ACM SIGGRAPH will present its 2009 Steven Anson Coons Outstanding Service Award on Monday (August 3, 2009) to Rob Cook for his pioneering technical contributions to generating computer synthesized images. Cook, Vice President of Advanced Technology for Pixar Animation Studios, is the original author and co-architect of RenderMan, the software recognized as the industry standard for computer graphics feature animation and visual effects rendering.
RenderMan has been used in every movie nominated for a Visual Effects Oscar in the last 15 years. Cook was also cited for enduring work on behalf of the SIGGRAPH community. Cook will receive the award at SIGGRAPH 2009, August 3-7, at Ernest Morial Convention Center, New Orleans.

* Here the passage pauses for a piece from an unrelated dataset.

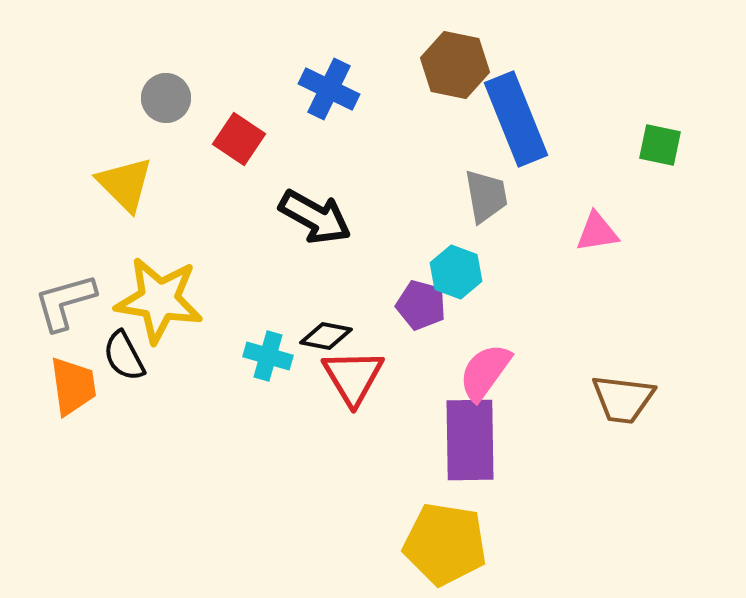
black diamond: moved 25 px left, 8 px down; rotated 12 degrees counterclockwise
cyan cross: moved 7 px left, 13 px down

Working in the mid 1980s at Lucasfilm's Computer Graphics Research Group, which is now Pixar, Cook also invented programmable shading, which enables artists to give surfaces a rich, realistic appearance. This technique is a crucial part of game engines and graphics processing units printed circuit boards. Cook also pioneered Monte Carlo rendering, an essential element for simulating camera effects such as depth of field, motion blur, and soft shadows. These techniques, which are incorporated in RenderMan, have catapulted visual effects applications from a few genres to common use in mainstream movies.
Prior to joining Pixar, Cook was a student of Donald Greenberg at the Cornell University Program of Computer Graphics. He earned a B.S. degree in physics from Duke University and M.S. degree in computer graphics from Cornell. He was given the ACM SIGGRAPH Achievement Award in 1987 in recognition of his contributions to the fields of computer graphics and visual effects. A 2001 Fellow of ACM, Cook won the first Oscar ever presented for software, honoring "significant advancements to the field of motion picture rendering as exemplified in Pixar's RenderMan." In 2009, he was elected to the National Academy of Engineering.
The Steven Anson Coons award is given in odd-numbered years to individuals for their lifetime contributions to computer graphics and interactive techniques. The award is named for Steven A. Coons, an early pioneer in the field of computer graphical methods, who envisioned interactive computer graphics as a design tool to aid engineers.